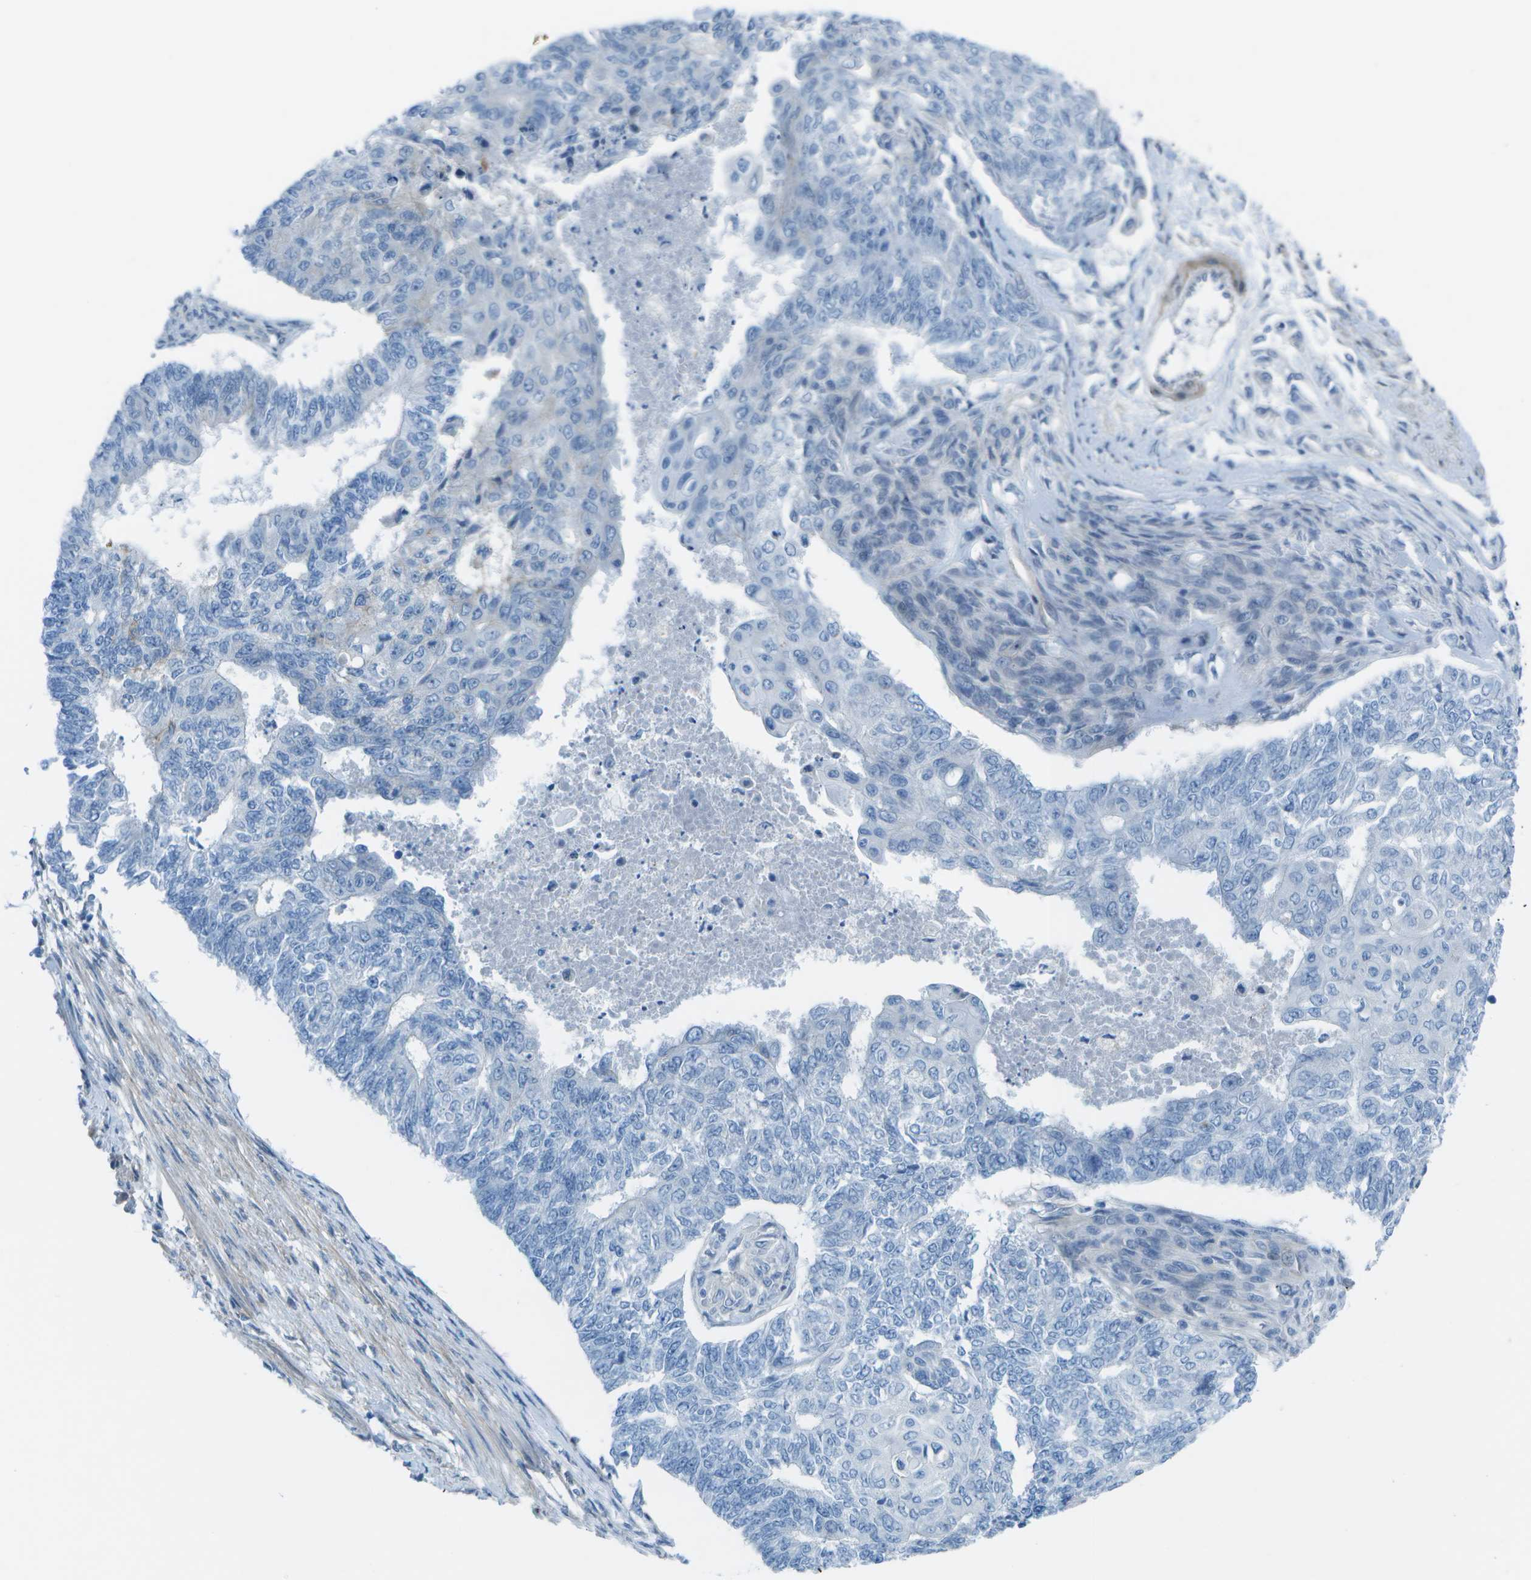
{"staining": {"intensity": "negative", "quantity": "none", "location": "none"}, "tissue": "endometrial cancer", "cell_type": "Tumor cells", "image_type": "cancer", "snomed": [{"axis": "morphology", "description": "Adenocarcinoma, NOS"}, {"axis": "topography", "description": "Endometrium"}], "caption": "Endometrial adenocarcinoma was stained to show a protein in brown. There is no significant expression in tumor cells.", "gene": "SORBS3", "patient": {"sex": "female", "age": 32}}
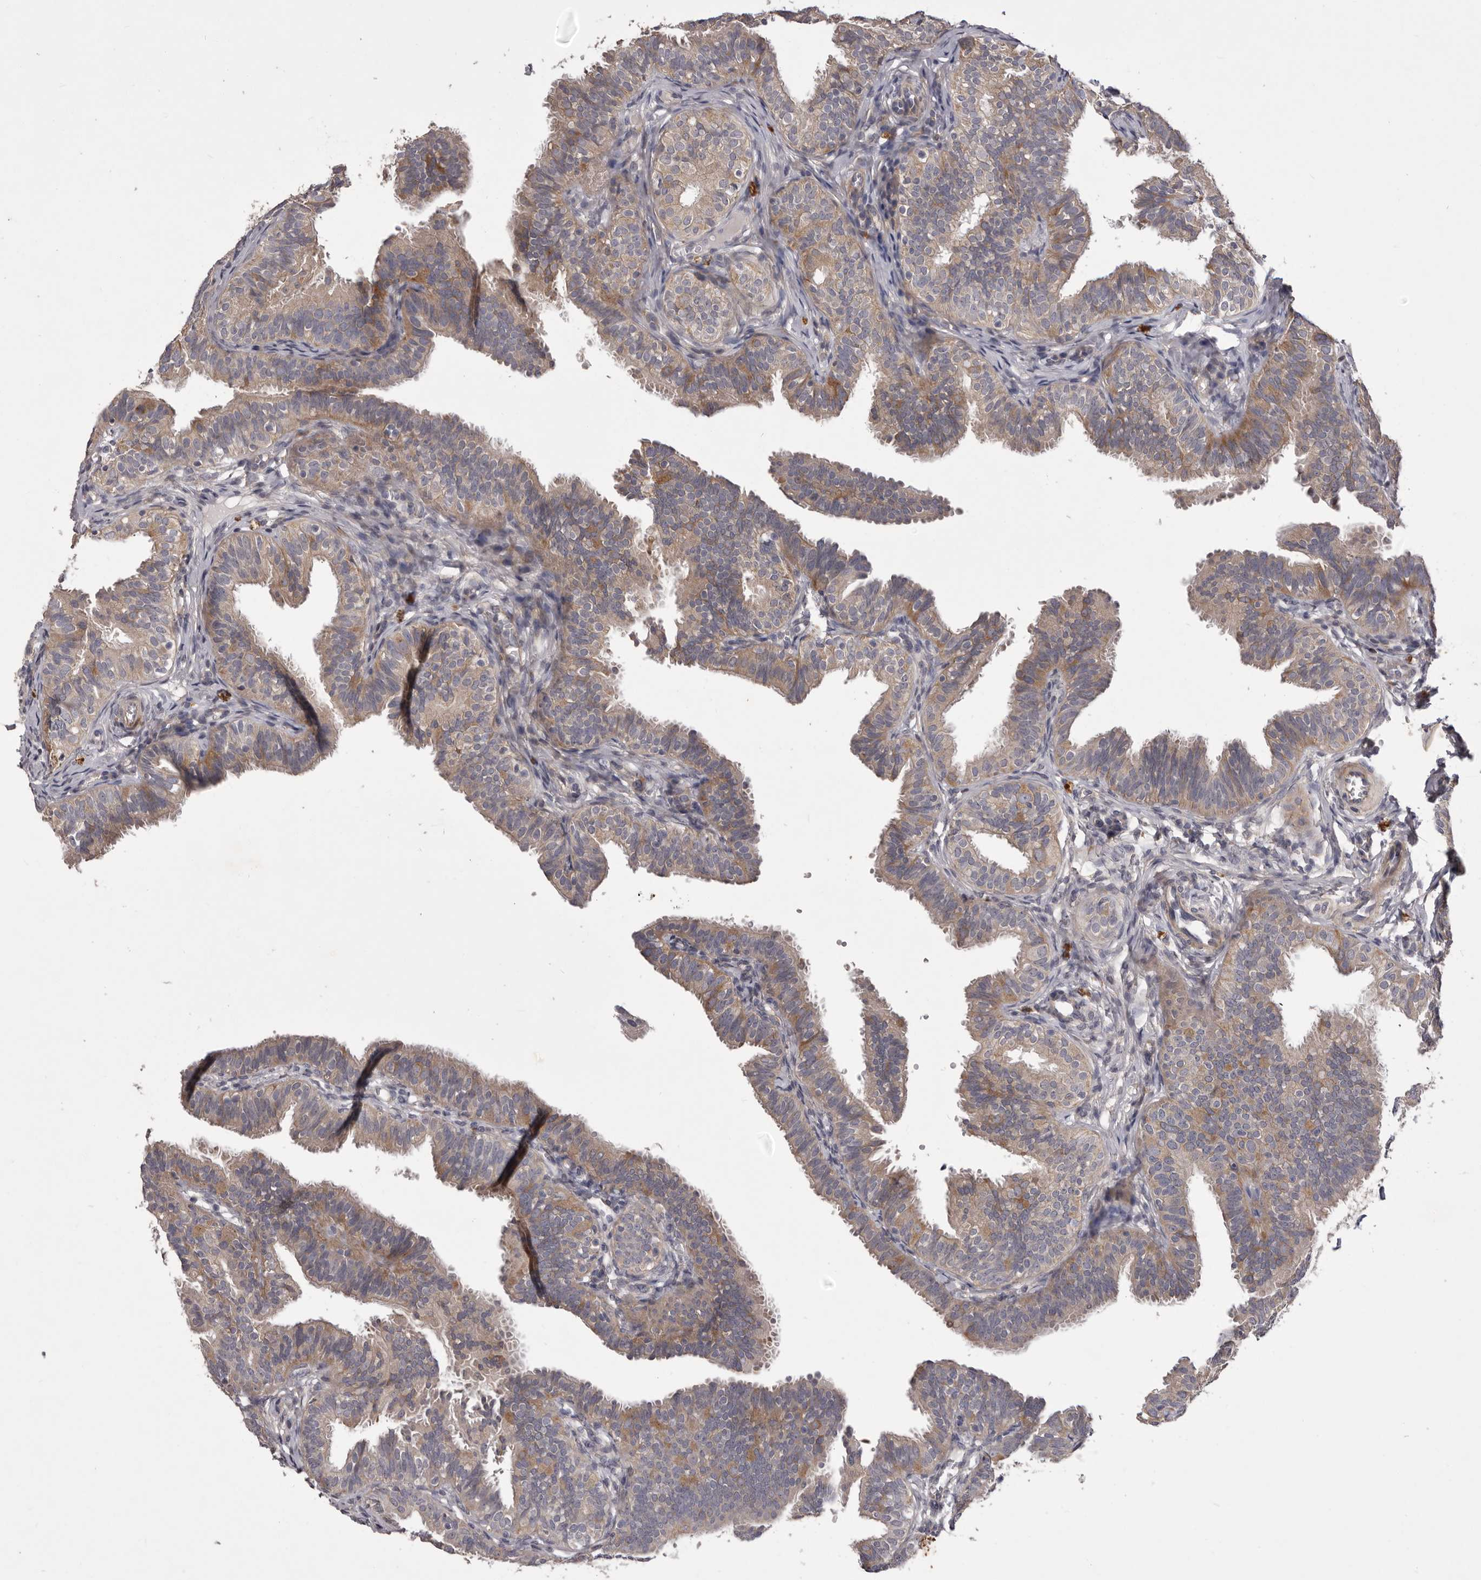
{"staining": {"intensity": "moderate", "quantity": ">75%", "location": "cytoplasmic/membranous"}, "tissue": "fallopian tube", "cell_type": "Glandular cells", "image_type": "normal", "snomed": [{"axis": "morphology", "description": "Normal tissue, NOS"}, {"axis": "topography", "description": "Fallopian tube"}], "caption": "Protein expression analysis of normal human fallopian tube reveals moderate cytoplasmic/membranous staining in approximately >75% of glandular cells. (DAB = brown stain, brightfield microscopy at high magnification).", "gene": "PNRC1", "patient": {"sex": "female", "age": 35}}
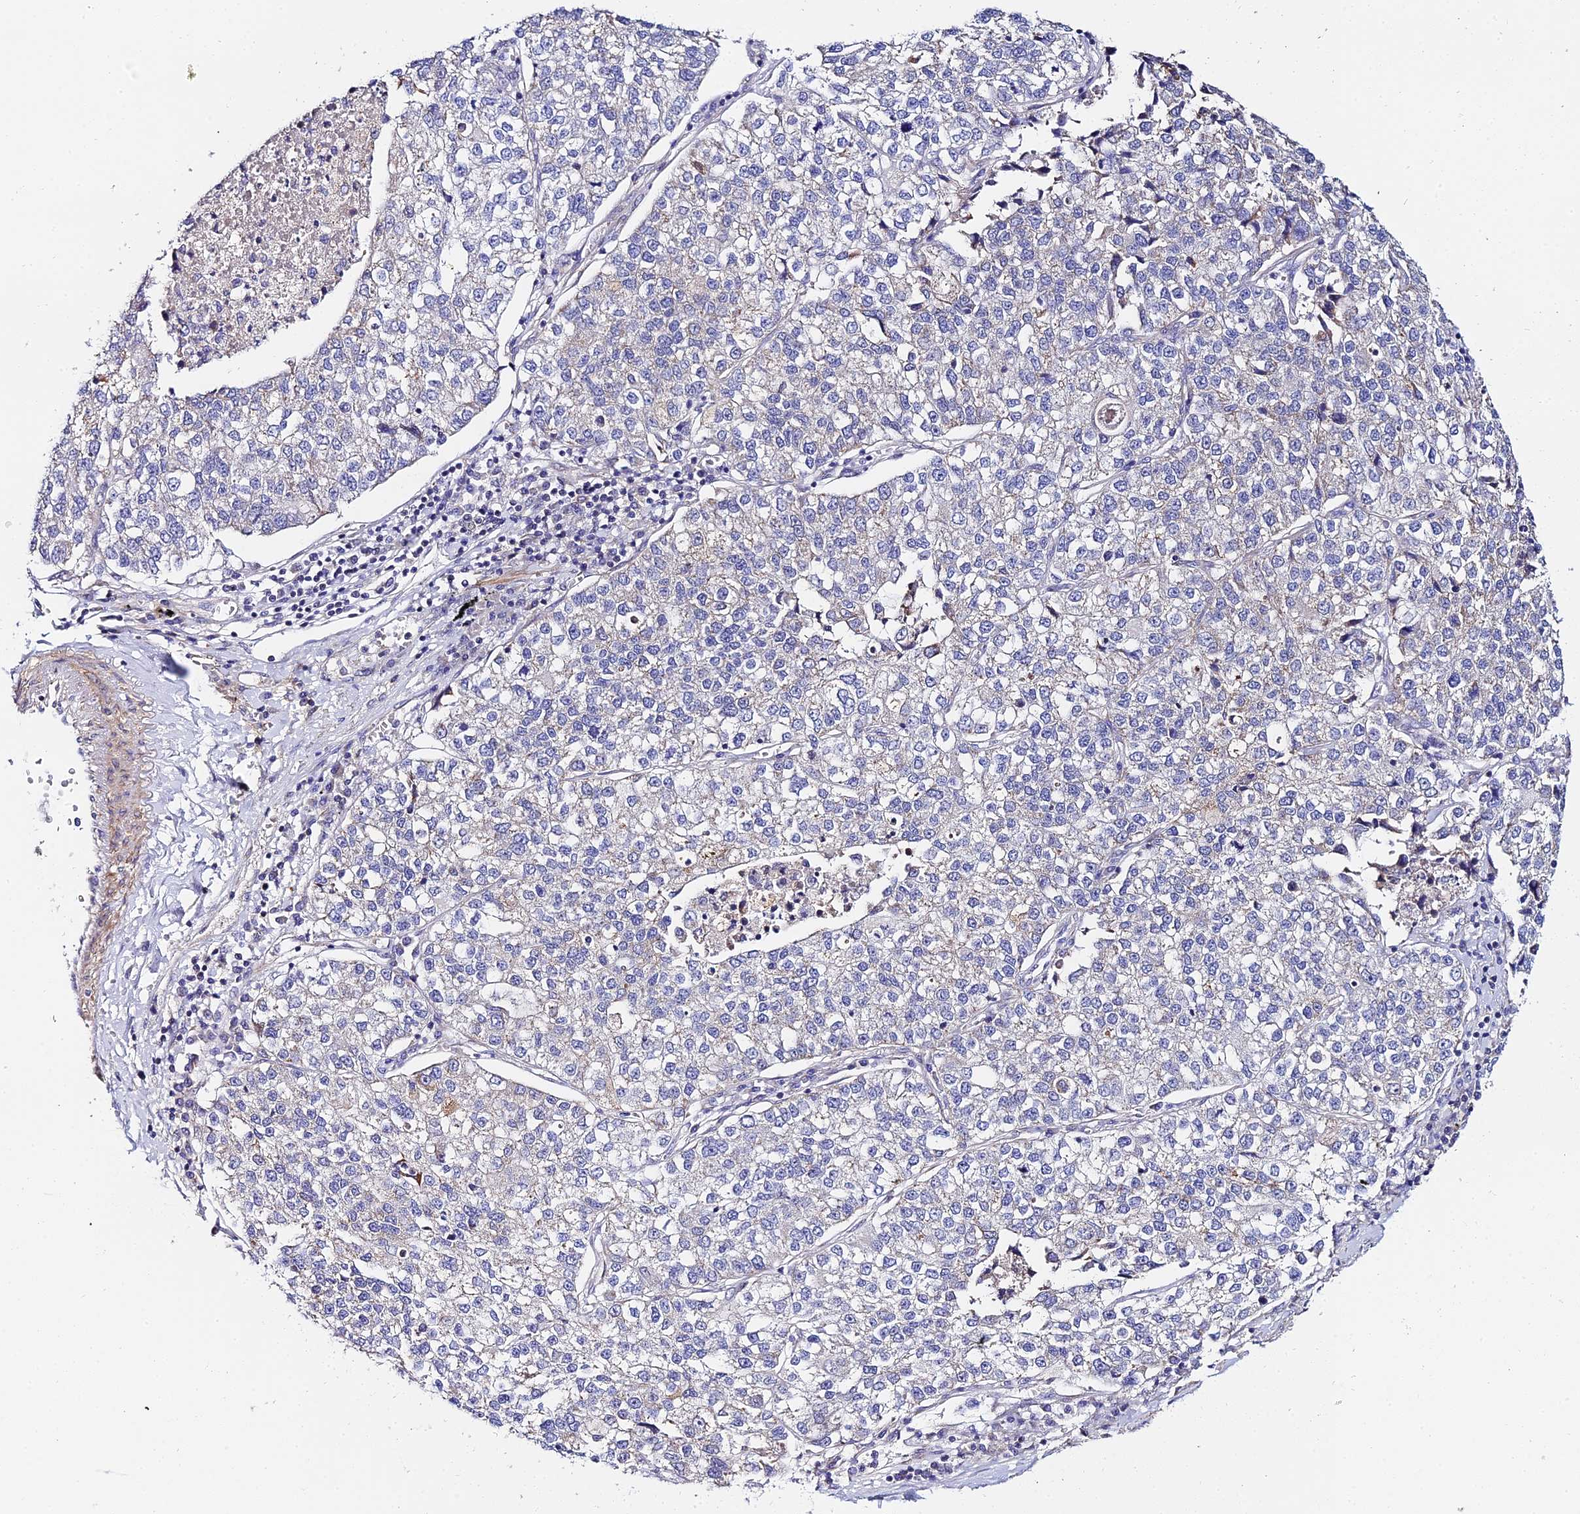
{"staining": {"intensity": "weak", "quantity": "<25%", "location": "cytoplasmic/membranous"}, "tissue": "lung cancer", "cell_type": "Tumor cells", "image_type": "cancer", "snomed": [{"axis": "morphology", "description": "Adenocarcinoma, NOS"}, {"axis": "topography", "description": "Lung"}], "caption": "Tumor cells show no significant protein staining in lung cancer (adenocarcinoma).", "gene": "ACOT2", "patient": {"sex": "male", "age": 49}}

▶ [Work required]: Determine how many lines of the listing above include the word "cancer", and report that number only.

▶ [Response to the exercise]: 2